Site layout: The lack of being able to use the back button isn't too bad, but I kept having to scroll up to read the top of the comic. Click, scroll up, scroll down, click scroll up, scroll down...it get's old.
The wrtiting doesn't seem natural. It feels a lot like you came up with this story idea for a character being transported to another world, then said "Wait, that's not what I would do...". So you promply ignored yourself. Instead of changing the story, you made the main character blaze about the whole thing. No matter how bland or undesirable someone's life is, nobody is going to take calmly to being transported into another world like that. It would challenge the fundamental beliefs anyone has.
You really should "Write from what you know." It's ok to put a little bit of yourself into every character. If it's not something you would do, or that you've seen someone else do, you really shouldn't write it into your comic. I'm not talking about jumping between worlds, or fighting aliens, or whatever; I mean the way people deal with these things. I've you've never seen someone angry before, you don't have the right to write stories about angry people. On the other hand, if you've seen someone angry before, and you write a story about an angry person, there should be similar elements to how they react.
The main character just feels like they don't care, and aren't really interested in the fact that they got transported to an alien world. That does merit the same reaction you would have, "!!!". It's ok to devote a page or two (depending on the pacing) to the person mentally dealing with this. The main character doesn't need to be constantly whining "What am I doing here?", but at some point he needs to stop and take a moment to evaluate the change of events, deciding if he's going to accept them, or fight them, or not care about them.

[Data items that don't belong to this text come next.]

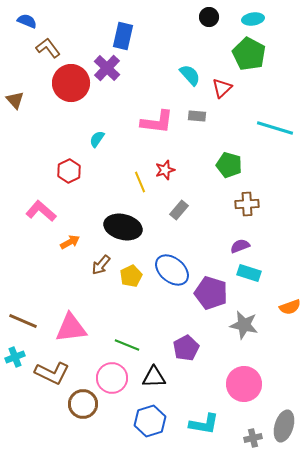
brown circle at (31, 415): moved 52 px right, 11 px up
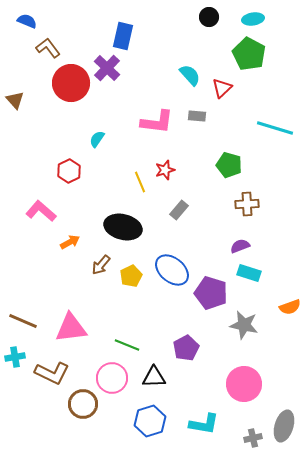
cyan cross at (15, 357): rotated 12 degrees clockwise
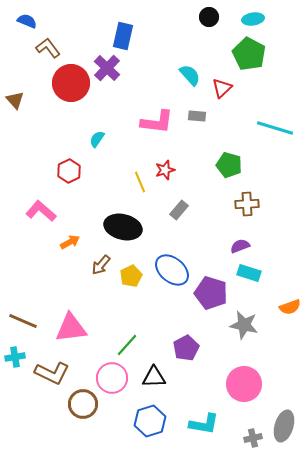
green line at (127, 345): rotated 70 degrees counterclockwise
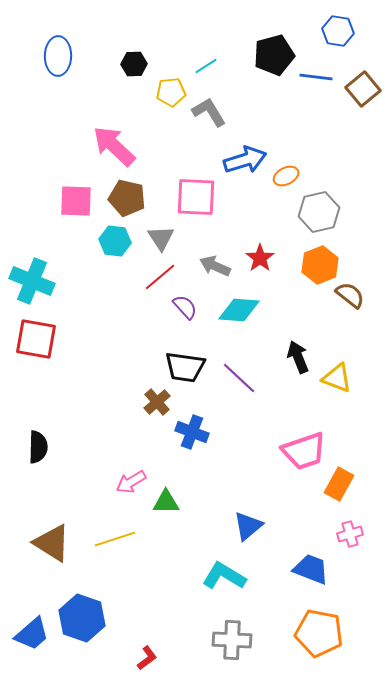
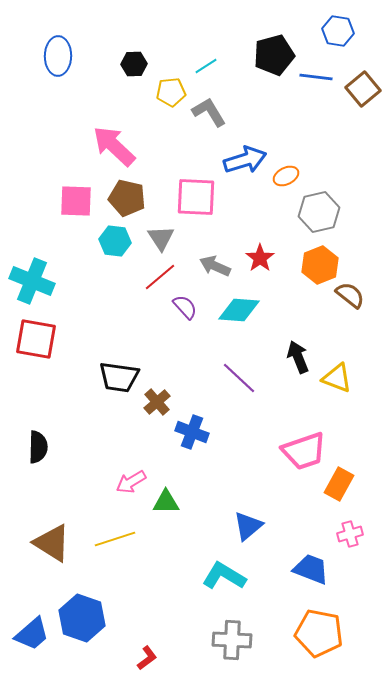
black trapezoid at (185, 367): moved 66 px left, 10 px down
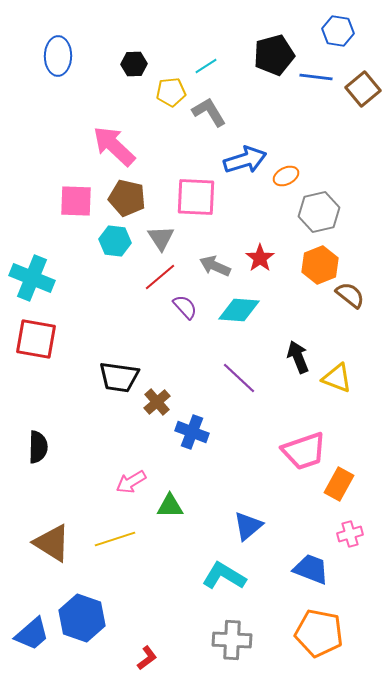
cyan cross at (32, 281): moved 3 px up
green triangle at (166, 502): moved 4 px right, 4 px down
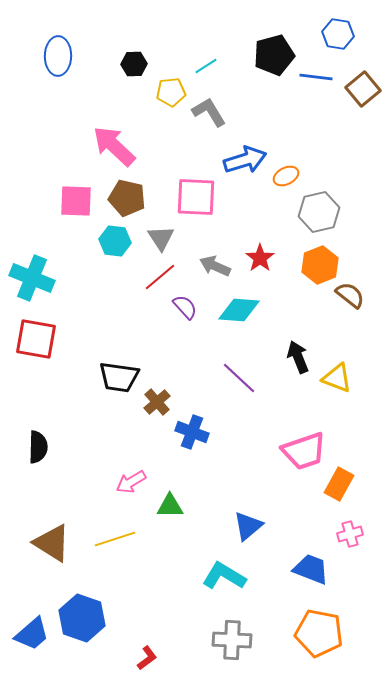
blue hexagon at (338, 31): moved 3 px down
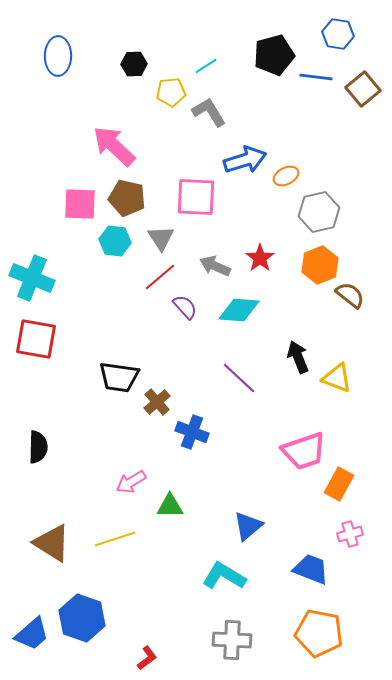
pink square at (76, 201): moved 4 px right, 3 px down
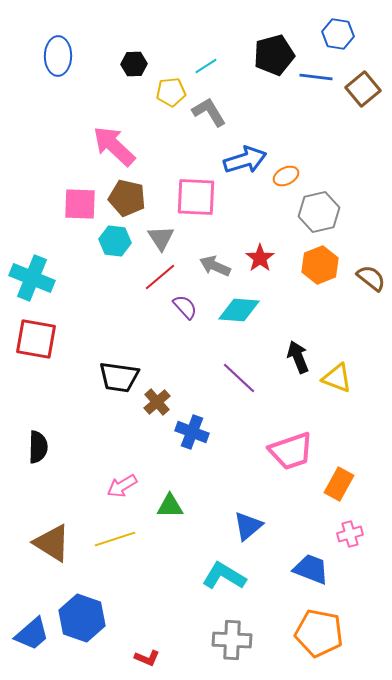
brown semicircle at (350, 295): moved 21 px right, 17 px up
pink trapezoid at (304, 451): moved 13 px left
pink arrow at (131, 482): moved 9 px left, 4 px down
red L-shape at (147, 658): rotated 60 degrees clockwise
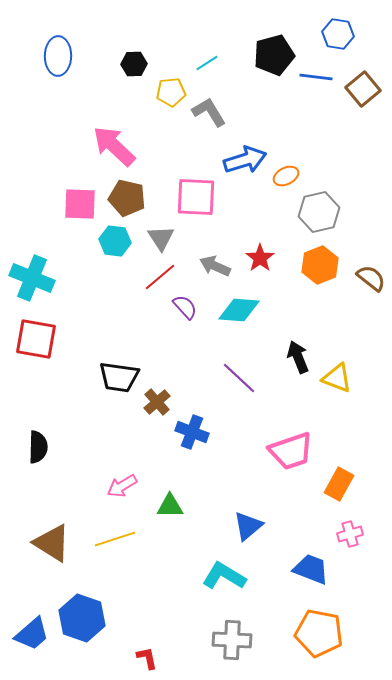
cyan line at (206, 66): moved 1 px right, 3 px up
red L-shape at (147, 658): rotated 125 degrees counterclockwise
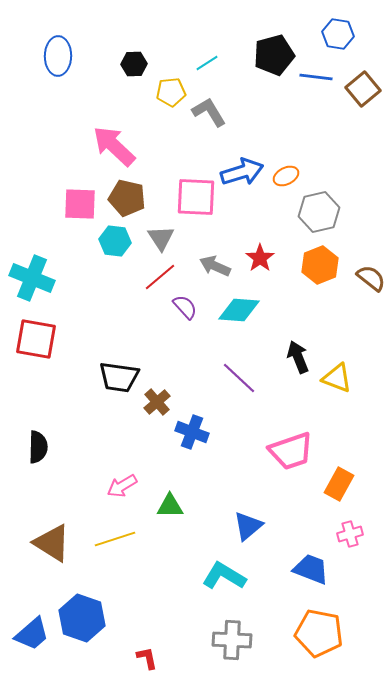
blue arrow at (245, 160): moved 3 px left, 12 px down
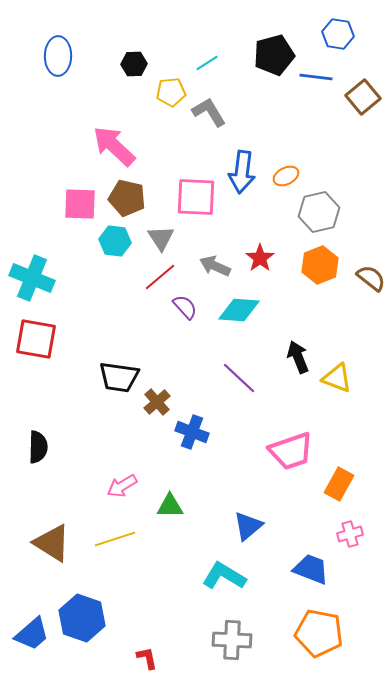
brown square at (363, 89): moved 8 px down
blue arrow at (242, 172): rotated 114 degrees clockwise
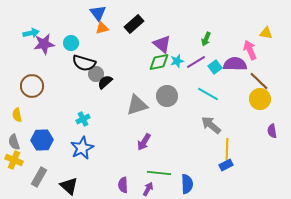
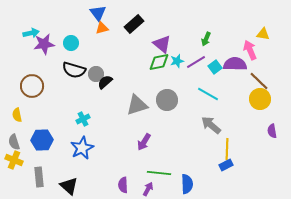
yellow triangle at (266, 33): moved 3 px left, 1 px down
black semicircle at (84, 63): moved 10 px left, 7 px down
gray circle at (167, 96): moved 4 px down
gray rectangle at (39, 177): rotated 36 degrees counterclockwise
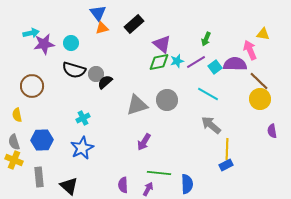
cyan cross at (83, 119): moved 1 px up
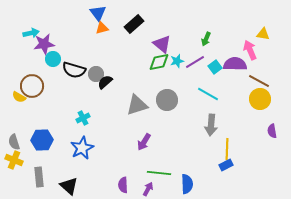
cyan circle at (71, 43): moved 18 px left, 16 px down
purple line at (196, 62): moved 1 px left
brown line at (259, 81): rotated 15 degrees counterclockwise
yellow semicircle at (17, 115): moved 2 px right, 18 px up; rotated 48 degrees counterclockwise
gray arrow at (211, 125): rotated 125 degrees counterclockwise
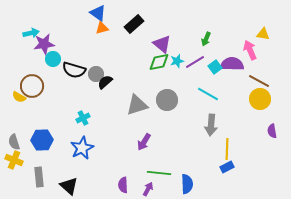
blue triangle at (98, 13): rotated 18 degrees counterclockwise
purple semicircle at (235, 64): moved 3 px left
blue rectangle at (226, 165): moved 1 px right, 2 px down
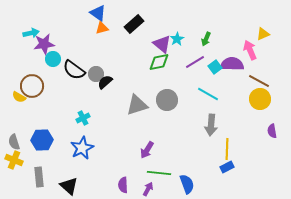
yellow triangle at (263, 34): rotated 32 degrees counterclockwise
cyan star at (177, 61): moved 22 px up; rotated 16 degrees counterclockwise
black semicircle at (74, 70): rotated 20 degrees clockwise
purple arrow at (144, 142): moved 3 px right, 8 px down
blue semicircle at (187, 184): rotated 18 degrees counterclockwise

Also, there are parts where the comic reads a little like a collectible card game description. "This radio headset is also doubles as a psyonic-ultra-blaster that deals 8 damage to any Dark creature" People don't usually talk like that in real life. You also don't have to describe every detail to the audience. The audience can pick things up indirectly. They also don't need specific details. Try showing your audience how things work, instead of giving them technical specifications. Another way to give the same infor mation above is:
(Character removes radio headset from head),
(Character pushes button),
(radio headset turns into glowing thing)
(Character hands glowing thing to other Character)
Character: "Use this psyonic-ultra-blaster in battle, it is most effective against Dark creatures."
This example use much more natural launguage and doesn't recite a list of technical jargon. It does convey the same message: This is a weapon, it's name, what it's used for.
Hope this helps, take it with a grain of salt, and have fun.